Construction is underway on a much-needed activities center that will provide a safe play area and meeting space for hundreds of families in a community along the Ohio River.

The House of the Carpenter has struggled to overcome construction delays and increases in the cost of labor and materials in order to break ground on its 8,500-square-foot Youth Center. The annex will be connected to its existing main building located on historic Wheeling Island.

The Youth Center will house a half-court gymnasium, gathering area and meeting rooms. Its mission is to provide a safe location for children to play, for teens to get involved in development programs and for parents and adults to expand their horizons.

The nonprofit organization has already raised nearly $2 million but still needs an additional $500,000 before the end of 2019 to finish the much-anticipated project.

HARD TIMES

Many families on Wheeling Island are struggling in poverty. They often lack both access to transportation and the extra money take their children to nearby parks and activities that will keep their bodies active and their minds busy.

Once a thriving community of wealthy merchants and factory workers, “The Island” has in recent decades fallen on hard times. Island children have been witnesses to violent crime, drug addiction and urban decay.

SAFE HAVEN and TRANSFORMATION

The House of the Carpenter, located in a large house along South Front Street, has created a safe haven and a sense of community for families striving for a better life for their children. Within the past seven years, the number of programs it offers has grown from nine to 31 annually. More than half of these programs are offered specifically to area youth and include music, art, cooking classes, life skills, career building, after-school programs and tutoring.

“Real transformations are taking place, especially with our youth,” says the Rev. Dr.
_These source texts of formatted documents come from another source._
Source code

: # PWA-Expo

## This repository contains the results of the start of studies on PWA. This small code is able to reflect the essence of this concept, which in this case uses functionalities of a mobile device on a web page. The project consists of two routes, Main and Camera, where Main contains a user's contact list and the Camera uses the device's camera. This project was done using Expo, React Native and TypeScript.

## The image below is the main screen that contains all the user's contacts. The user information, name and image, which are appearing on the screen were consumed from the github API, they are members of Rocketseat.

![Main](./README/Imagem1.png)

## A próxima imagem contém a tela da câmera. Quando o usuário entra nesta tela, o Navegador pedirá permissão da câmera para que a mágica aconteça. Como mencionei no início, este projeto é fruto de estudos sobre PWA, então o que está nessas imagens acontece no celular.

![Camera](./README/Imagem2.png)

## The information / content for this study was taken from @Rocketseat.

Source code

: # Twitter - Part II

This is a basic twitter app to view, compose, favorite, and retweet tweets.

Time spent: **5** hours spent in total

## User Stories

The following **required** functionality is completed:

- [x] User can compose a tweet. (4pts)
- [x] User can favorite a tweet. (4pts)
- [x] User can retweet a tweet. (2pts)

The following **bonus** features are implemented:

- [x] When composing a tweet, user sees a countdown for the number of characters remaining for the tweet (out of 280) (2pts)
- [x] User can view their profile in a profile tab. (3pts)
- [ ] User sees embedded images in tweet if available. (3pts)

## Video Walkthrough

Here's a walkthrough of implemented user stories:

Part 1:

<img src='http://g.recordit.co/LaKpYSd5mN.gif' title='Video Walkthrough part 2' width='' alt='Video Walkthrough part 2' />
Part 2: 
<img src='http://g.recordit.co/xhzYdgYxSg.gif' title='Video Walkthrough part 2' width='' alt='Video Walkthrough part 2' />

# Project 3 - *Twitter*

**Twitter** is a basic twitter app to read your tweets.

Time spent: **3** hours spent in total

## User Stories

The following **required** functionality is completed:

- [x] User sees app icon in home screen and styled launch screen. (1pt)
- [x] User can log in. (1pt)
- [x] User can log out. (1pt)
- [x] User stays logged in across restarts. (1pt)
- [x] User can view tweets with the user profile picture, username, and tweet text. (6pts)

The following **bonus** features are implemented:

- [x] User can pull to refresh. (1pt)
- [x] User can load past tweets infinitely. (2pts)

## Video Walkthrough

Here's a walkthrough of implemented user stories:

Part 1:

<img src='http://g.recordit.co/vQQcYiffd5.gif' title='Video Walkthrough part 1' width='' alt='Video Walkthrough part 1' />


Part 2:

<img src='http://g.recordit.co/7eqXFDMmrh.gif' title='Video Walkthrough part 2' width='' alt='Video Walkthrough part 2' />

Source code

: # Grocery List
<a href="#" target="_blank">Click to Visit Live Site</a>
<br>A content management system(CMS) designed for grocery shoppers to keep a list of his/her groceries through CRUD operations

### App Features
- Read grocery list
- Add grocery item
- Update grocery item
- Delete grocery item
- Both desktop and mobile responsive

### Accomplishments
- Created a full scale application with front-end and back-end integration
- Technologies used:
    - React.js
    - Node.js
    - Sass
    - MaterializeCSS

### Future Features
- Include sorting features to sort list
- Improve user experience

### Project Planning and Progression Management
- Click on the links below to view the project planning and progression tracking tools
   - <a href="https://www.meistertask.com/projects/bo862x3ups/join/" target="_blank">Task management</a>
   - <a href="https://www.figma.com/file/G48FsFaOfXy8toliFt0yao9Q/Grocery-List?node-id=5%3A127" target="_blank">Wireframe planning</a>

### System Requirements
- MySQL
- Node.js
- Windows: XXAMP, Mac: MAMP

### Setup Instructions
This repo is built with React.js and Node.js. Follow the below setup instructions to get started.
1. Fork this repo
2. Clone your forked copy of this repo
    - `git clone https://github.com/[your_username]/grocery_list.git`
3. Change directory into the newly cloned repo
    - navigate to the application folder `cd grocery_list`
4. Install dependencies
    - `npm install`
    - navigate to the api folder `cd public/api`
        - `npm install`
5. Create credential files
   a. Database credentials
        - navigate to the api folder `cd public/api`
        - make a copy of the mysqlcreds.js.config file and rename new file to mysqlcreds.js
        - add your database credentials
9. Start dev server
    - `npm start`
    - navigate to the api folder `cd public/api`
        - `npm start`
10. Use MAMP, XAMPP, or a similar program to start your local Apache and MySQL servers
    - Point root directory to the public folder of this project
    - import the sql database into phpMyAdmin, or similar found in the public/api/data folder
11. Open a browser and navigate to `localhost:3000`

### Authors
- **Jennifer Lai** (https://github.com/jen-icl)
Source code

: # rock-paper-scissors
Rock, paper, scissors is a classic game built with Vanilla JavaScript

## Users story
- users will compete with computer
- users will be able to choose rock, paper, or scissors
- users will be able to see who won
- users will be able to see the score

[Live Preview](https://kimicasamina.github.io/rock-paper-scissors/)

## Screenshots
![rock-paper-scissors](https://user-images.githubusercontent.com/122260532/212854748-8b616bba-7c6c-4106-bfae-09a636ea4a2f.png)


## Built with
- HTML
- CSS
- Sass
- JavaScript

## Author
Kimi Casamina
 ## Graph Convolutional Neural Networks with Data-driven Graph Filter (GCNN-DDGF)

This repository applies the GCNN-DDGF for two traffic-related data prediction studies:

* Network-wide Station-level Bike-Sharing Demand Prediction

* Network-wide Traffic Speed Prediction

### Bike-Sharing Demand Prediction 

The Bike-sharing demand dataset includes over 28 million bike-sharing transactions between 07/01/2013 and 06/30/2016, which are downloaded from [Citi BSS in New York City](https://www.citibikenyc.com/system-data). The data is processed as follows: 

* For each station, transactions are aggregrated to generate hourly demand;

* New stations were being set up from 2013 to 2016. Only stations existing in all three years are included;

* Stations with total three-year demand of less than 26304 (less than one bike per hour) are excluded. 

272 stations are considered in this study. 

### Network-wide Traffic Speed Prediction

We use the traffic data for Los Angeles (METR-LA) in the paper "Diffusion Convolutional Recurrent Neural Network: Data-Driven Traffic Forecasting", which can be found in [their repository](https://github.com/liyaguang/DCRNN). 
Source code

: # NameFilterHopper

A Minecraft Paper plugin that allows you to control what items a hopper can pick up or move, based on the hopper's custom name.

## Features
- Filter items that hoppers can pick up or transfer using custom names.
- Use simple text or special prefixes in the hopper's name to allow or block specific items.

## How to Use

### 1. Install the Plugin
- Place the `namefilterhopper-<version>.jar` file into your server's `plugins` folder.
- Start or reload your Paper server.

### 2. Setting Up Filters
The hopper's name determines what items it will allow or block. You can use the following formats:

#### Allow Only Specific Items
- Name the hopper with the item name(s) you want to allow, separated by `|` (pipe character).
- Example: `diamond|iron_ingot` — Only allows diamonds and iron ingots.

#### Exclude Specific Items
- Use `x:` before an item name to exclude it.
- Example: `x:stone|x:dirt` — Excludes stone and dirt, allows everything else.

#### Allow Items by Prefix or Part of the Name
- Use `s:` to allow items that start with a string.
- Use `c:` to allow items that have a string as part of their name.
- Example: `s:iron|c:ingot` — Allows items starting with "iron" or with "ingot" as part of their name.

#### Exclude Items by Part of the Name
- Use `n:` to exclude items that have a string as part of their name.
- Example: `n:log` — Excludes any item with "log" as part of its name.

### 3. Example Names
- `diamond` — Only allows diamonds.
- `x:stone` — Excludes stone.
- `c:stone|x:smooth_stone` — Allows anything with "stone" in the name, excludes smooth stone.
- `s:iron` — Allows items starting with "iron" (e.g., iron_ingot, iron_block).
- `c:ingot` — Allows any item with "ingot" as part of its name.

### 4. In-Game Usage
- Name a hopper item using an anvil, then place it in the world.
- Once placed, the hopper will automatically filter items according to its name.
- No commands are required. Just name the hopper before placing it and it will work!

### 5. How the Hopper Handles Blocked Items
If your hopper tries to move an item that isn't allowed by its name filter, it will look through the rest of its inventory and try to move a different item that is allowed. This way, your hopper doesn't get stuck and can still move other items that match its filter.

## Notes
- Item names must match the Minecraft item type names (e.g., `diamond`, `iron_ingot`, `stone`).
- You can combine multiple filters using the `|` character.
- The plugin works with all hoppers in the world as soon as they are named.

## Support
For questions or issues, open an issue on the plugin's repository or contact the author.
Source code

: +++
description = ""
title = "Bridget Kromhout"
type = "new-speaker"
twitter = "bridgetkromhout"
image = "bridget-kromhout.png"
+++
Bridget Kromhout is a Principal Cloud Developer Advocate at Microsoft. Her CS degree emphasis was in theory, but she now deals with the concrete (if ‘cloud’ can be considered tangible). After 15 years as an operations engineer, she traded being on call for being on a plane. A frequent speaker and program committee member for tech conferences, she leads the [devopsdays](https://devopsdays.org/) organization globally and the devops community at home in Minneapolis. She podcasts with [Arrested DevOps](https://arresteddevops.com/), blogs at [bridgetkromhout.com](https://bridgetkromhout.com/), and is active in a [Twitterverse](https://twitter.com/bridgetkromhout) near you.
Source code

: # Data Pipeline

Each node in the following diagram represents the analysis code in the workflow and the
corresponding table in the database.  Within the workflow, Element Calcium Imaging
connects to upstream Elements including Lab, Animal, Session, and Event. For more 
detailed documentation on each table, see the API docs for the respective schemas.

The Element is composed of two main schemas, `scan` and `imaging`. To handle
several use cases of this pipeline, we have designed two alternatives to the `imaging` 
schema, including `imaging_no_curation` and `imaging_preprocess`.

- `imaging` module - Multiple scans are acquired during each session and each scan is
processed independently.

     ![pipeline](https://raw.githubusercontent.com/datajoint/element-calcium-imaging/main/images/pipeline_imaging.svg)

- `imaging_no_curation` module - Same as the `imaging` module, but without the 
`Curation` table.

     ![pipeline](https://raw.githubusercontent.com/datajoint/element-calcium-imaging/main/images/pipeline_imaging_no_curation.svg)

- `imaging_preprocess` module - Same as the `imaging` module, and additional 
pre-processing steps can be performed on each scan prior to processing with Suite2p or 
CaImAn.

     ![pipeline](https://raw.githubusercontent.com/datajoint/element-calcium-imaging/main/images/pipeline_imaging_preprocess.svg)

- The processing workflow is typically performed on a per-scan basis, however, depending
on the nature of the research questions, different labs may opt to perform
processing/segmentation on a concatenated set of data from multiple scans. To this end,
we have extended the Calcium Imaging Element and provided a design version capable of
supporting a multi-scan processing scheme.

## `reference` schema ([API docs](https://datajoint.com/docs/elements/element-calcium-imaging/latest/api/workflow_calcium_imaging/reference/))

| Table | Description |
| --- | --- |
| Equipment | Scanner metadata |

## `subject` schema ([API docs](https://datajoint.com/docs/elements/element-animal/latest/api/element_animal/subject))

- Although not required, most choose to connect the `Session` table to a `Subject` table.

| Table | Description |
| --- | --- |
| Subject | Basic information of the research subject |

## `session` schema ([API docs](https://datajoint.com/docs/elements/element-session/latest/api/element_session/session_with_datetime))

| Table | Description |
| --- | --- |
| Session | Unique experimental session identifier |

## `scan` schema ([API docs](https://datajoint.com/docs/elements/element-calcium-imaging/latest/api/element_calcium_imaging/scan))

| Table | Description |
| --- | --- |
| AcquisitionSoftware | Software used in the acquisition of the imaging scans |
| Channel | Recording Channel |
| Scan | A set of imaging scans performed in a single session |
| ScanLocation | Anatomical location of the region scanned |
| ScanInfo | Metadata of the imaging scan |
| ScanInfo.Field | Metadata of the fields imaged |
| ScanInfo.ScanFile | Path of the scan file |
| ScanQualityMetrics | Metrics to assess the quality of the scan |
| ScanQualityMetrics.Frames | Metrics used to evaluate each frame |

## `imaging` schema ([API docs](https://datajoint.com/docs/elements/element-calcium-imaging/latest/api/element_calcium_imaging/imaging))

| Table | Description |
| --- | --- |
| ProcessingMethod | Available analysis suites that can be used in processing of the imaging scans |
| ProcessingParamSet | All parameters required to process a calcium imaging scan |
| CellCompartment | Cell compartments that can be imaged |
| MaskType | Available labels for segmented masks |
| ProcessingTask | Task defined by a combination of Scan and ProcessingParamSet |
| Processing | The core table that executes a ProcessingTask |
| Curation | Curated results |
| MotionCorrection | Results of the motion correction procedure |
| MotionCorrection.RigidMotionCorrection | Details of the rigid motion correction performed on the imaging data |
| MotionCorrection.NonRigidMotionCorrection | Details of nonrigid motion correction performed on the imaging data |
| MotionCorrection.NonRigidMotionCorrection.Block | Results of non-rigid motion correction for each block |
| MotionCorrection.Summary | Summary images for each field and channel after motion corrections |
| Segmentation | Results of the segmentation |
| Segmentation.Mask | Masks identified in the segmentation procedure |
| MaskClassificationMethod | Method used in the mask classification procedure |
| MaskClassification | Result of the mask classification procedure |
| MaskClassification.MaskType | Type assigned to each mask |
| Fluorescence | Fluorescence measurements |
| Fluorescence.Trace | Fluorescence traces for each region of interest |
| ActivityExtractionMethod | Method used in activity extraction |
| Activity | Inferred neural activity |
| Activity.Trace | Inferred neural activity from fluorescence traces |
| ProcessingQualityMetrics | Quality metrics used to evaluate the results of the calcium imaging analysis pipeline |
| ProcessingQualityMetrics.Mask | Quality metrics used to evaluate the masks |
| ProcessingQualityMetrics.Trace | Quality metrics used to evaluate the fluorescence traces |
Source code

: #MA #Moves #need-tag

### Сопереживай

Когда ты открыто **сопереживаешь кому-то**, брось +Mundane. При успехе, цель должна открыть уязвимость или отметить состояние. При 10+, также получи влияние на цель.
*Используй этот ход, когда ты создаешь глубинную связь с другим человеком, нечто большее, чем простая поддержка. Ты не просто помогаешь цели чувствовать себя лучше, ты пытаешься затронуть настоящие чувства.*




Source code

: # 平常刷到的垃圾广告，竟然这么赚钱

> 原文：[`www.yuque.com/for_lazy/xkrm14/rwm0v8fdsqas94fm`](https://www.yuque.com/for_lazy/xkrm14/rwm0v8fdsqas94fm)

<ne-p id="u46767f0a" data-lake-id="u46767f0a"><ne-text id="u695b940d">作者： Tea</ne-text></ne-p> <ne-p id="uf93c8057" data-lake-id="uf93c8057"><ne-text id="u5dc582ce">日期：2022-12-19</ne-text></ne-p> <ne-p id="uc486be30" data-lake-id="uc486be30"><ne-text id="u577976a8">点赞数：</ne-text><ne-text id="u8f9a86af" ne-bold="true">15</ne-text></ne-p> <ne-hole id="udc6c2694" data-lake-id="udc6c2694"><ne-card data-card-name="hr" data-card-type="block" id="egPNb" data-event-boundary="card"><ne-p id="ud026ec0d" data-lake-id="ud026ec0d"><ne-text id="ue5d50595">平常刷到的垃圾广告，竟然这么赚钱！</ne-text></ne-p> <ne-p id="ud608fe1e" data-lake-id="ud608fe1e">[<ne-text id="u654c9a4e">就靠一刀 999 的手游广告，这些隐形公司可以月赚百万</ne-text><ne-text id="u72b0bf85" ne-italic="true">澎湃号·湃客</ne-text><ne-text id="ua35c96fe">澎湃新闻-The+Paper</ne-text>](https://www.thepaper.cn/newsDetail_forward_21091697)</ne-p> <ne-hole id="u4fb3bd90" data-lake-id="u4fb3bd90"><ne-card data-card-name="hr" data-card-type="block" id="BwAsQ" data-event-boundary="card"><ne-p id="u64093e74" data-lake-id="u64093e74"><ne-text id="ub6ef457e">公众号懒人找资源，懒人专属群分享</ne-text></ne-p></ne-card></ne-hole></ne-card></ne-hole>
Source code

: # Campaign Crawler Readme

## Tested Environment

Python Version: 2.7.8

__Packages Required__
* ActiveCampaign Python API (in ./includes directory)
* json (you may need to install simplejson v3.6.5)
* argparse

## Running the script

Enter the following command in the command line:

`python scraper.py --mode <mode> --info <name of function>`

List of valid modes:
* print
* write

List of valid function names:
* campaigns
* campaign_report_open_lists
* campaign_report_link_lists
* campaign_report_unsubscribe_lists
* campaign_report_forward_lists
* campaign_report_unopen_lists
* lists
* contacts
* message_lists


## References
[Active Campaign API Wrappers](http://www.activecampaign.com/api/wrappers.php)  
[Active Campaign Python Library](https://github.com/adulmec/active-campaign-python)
Michael Linger, executive director. “Grades are improving in school, school attendance is improving, and the kids are developing realistic career paths and goals.

“The programs held in our youth center will be a conduit in moving families out of the culture of despair, defeat and failure. The programs will give our families the tools they need to build positive, safe relationships that support and encourage their transformation out of the cycle of poverty.

“Donations toward the construction of the Youth Center and to The House of the Carpenter will have a positive, lasting impact on children and families for decades to come,” says Linger.

For more information about the Building Hope for Tomorrow Campaign, or to make a donation, visit www.houseofthecarpenter.com. To contact Rev. Dr. Linger, contact him at mlinger@houseofthecarpenter.com or by calling 304-233-4640.

SINCE 1964

The House of the Carpenter was opened in 1964 in cooperation with the West Virginia Conference of the Methodist Church as a mission project with the purpose of addressing the growing needs of individuals and families, resulting from the decline in the coal and steel industries in the region. The House of the Carpenter serves people throughout the Upper Ohio Valley on both sides of the Ohio River.

It began in an old Victorian-style home on Wheeling Island. Out of this building, a clothing center, food pantry and utility assistance were provided to needy Wheeling Island families for 30 years. In 2000, a new building was constructed, and the House of the Carpenter moved farther south on Wheeling Island to 200 South Front St., where it continues to operate today.